2- Company is confident of clocking at least 900 crores this year. Despite a lot of questions around 500 crores is already done in the first two quarters, so the H2 should be just 400 crores?’, the management stuck with their guidance. They simply do not want to over commit and under deliver (like last year).
3- The management believes that they would be able to clock 50% CAGR post current year for the next three years. The EBITDA would be 35% and PAT margin 25%.
4- The management believes that their products in Simulators category is top notch, and even in the ADS (Anti Drone Systems) they are very competitive.
5- They are primarily an IP company. They get 85% of goods from suppliers and only 15% is manufactured by them. This asset light model helps them keep fixed costs in check, which helps them during dry order periods. They would have similar model in US.

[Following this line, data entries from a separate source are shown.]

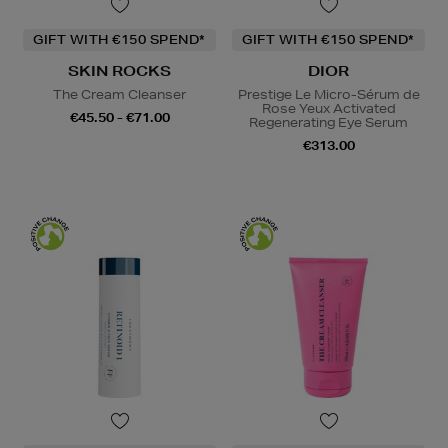
GIFT WITH €150 SPEND*
GIFT WITH €150 SPEND*
SKIN ROCKS
DIOR
The Cream Cleanser
Prestige Le Micro-Sérum de
Rose Yeux Activated
€45.50 - €71.00
Regenerating Eye Serum
€313.00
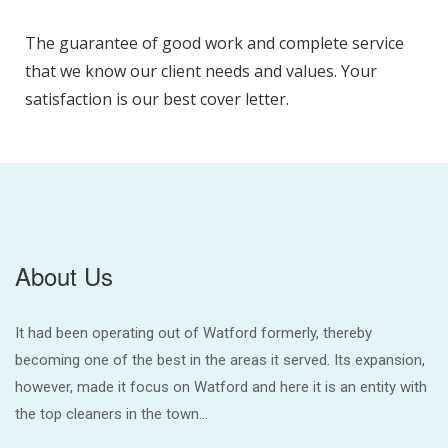
The guarantee of good work and complete service
that we know our client needs and values. Your
satisfaction is our best cover letter.
About Us
It had been operating out of Watford formerly, thereby
becoming one of the best in the areas it served. Its expansion,
however, made it focus on Watford and here it is an entity with
the top cleaners in the town...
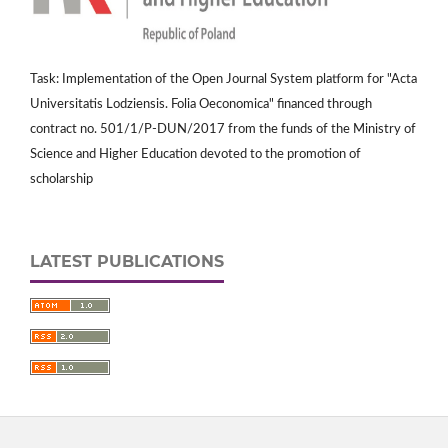
Task: Implementation of the Open Journal System platform for "Acta
Universitatis Lodziensis. Folia Oeconomica" financed through
contract no. 501/1/P-DUN/2017 from the funds of the Ministry of
Science and Higher Education devoted to the promotion of
scholarship
LATEST PUBLICATIONS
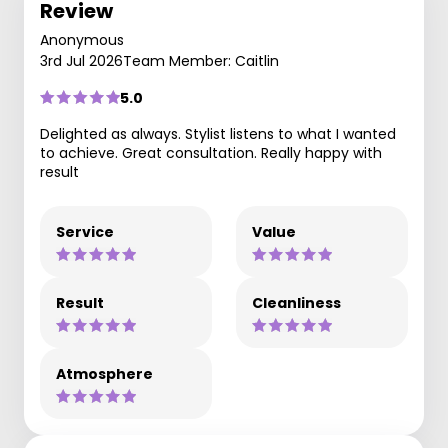
Review
Anonymous
3rd Jul 2026
Team Member: Caitlin
5.0
Delighted as always. Stylist listens to what I wanted
to achieve. Great consultation. Really happy with
result
Service
Value
Result
Cleanliness
Atmosphere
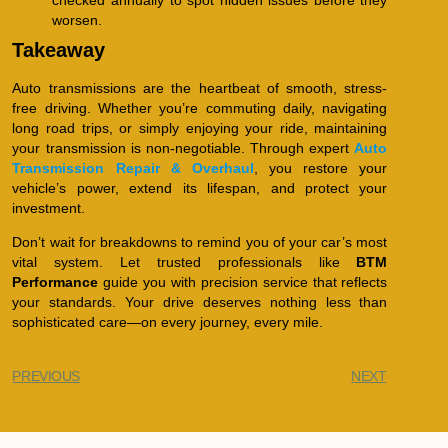
worsen.
Takeaway
Auto transmissions are the heartbeat of smooth, stress-
free driving. Whether you’re commuting daily, navigating
long road trips, or simply enjoying your ride, maintaining
your transmission is non-negotiable. Through expert
Auto
Transmission Repair & Overhaul
, you restore your
vehicle’s power, extend its lifespan, and protect your
investment.
Don’t wait for breakdowns to remind you of your car’s most
vital system. Let trusted professionals like
BTM
Performance
guide you with precision service that reflects
your standards. Your drive deserves nothing less than
sophisticated care—on every journey, every mile.
PREVIOUS
NEXT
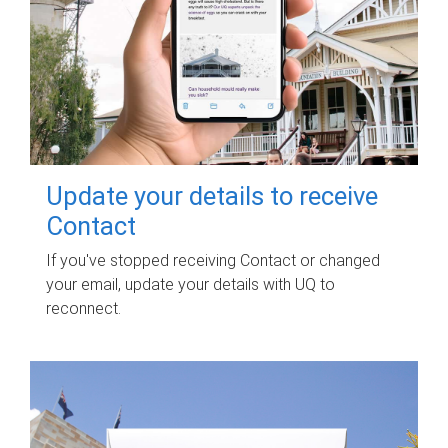
Update your details to receive
Contact
If you've stopped receiving Contact or changed
your email, update your details with UQ to
reconnect.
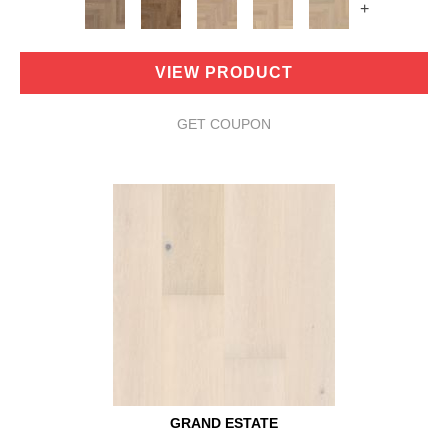
+
VIEW PRODUCT
GET COUPON
GRAND ESTATE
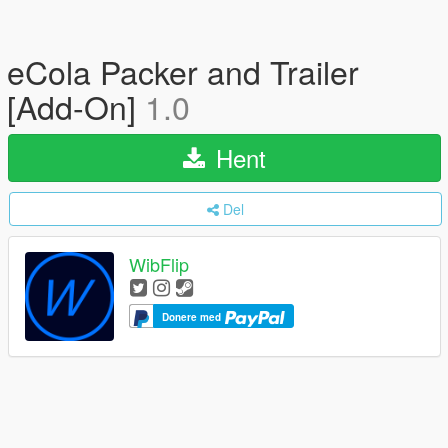
eCola Packer and Trailer
[Add-On]
1.0
Hent
Del
WibFlip
Donere med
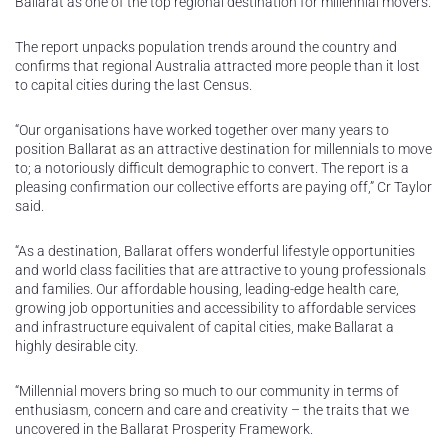
Ballarat as one of the top regional destination for millennial movers.
The report unpacks population trends around the country and
confirms that regional Australia attracted more people than it lost
to capital cities during the last Census.
“Our organisations have worked together over many years to
position Ballarat as an attractive destination for millennials to move
to; a notoriously difficult demographic to convert. The report is a
pleasing confirmation our collective efforts are paying off,” Cr Taylor
said.
“As a destination, Ballarat offers wonderful lifestyle opportunities
and world class facilities that are attractive to young professionals
and families. Our affordable housing, leading-edge health care,
growing job opportunities and accessibility to affordable services
and infrastructure equivalent of capital cities, make Ballarat a
highly desirable city.
“Millennial movers bring so much to our community in terms of
enthusiasm, concern and care and creativity – the traits that we
uncovered in the Ballarat Prosperity Framework.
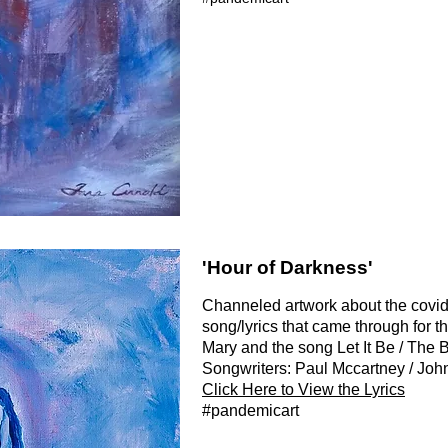
'Hour of Darkness'
Channeled artwork about the covi
song/lyrics that came through for thi
Mary and the song Let It Be / The 
Songwriters: Paul Mccartney / Jo
Click Here to View the Lyrics
#pandemicart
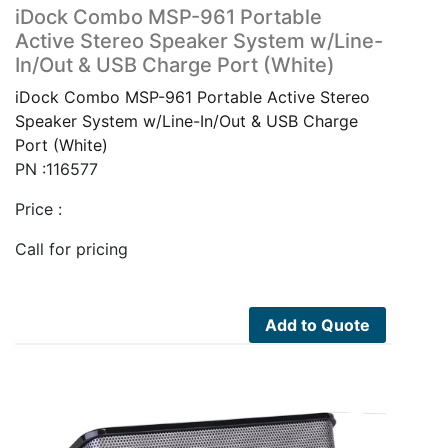
iDock Combo MSP-961 Portable
Active Stereo Speaker System w/Line-
In/Out & USB Charge Port (White)
iDock Combo MSP-961 Portable Active Stereo
Speaker System w/Line-In/Out & USB Charge
Port (White)
PN :116577
Price :
Call for pricing
Add to Quote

6- The company is keen on acquisition but does not want to rush into it. Mr. Ashok emphasized that he would be extra careful putting any money and not do acquisition just for the sake of it.
Overall, my sense is that the company is on strong footing. They trust their skills and products. While the Ukraine-Russia war may end because of Trump, the need/market for the simulators, anti-drone systems, remote controlled weapons and surveillance is only going to go up. Key monitorable would be order book; they need to get wide & deep traction for their products and build many years’ worth unexecuted order pipeline.